Transcribe every record exactly, omitting none.

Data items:
---*---

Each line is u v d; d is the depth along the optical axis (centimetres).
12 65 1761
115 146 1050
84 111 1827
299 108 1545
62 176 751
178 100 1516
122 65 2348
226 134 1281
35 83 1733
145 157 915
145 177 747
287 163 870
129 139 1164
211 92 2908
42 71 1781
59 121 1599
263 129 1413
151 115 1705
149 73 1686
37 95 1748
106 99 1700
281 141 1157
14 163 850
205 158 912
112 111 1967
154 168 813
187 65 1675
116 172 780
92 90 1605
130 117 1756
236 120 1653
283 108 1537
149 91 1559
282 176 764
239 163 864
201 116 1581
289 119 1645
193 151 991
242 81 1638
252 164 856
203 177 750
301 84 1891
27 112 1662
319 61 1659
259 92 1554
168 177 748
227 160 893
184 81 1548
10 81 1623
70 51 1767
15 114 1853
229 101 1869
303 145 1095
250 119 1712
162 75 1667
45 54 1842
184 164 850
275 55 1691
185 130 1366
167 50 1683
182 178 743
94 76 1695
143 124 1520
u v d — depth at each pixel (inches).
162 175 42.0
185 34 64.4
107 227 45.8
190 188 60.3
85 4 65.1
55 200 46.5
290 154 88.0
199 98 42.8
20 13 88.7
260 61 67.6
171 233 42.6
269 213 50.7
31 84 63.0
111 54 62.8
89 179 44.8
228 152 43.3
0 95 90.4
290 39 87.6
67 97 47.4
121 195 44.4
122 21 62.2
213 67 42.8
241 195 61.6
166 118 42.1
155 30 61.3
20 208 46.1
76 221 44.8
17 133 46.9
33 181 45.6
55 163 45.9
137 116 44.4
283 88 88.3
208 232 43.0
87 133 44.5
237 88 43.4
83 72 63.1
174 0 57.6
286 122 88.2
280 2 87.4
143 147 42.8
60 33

---*---

**ANSWER:**
Each line is u v d; d is the depth along the optical axis (centimetres).
12 65 1761
115 146 1050
84 111 1827
299 108 1545
62 176 751
178 100 1516
122 65 2348
226 134 1281
35 83 1733
145 157 915
145 177 747
287 163 870
129 139 1164
211 92 2908
42 71 1781
59 121 1599
263 129 1413
151 115 1705
149 73 1686
37 95 1748
106 99 1700
281 141 1157
14 163 850
205 158 912
112 111 1967
154 168 813
187 65 1675
116 172 780
92 90 1605
130 117 1756
236 120 1653
283 108 1537
149 91 1559
282 176 764
239 163 864
201 116 1581
289 119 1645
193 151 991
242 81 1638
252 164 856
203 177 750
301 84 1891
27 112 1662
319 61 1659
259 92 1554
168 177 748
227 160 893
184 81 1548
10 81 1623
70 51 1767
15 114 1853
229 101 1869
303 145 1095
250 119 1712
162 75 1667
45 54 1842
184 164 850
275 55 1691
185 130 1366
167 50 1683
182 178 743
94 76 1695
143 124 1520
u v d — depth at each pixel (inches).
162 175 42.0
185 34 64.4
107 227 45.8
190 188 60.3
85 4 65.1
55 200 46.5
290 154 88.0
199 98 42.8
20 13 88.7
260 61 67.6
171 233 42.6
269 213 50.7
31 84 63.0
111 54 62.8
89 179 44.8
228 152 43.3
0 95 90.4
290 39 87.6
67 97 47.4
121 195 44.4
122 21 62.2
213 67 42.8
241 195 61.6
166 118 42.1
155 30 61.3
20 208 46.1
76 221 44.8
17 133 46.9
33 181 45.6
55 163 45.9
137 116 44.4
283 88 88.3
208 232 43.0
87 133 44.5
237 88 43.4
83 72 63.1
174 0 57.6
286 122 88.2
280 2 87.4
143 147 42.8
60 33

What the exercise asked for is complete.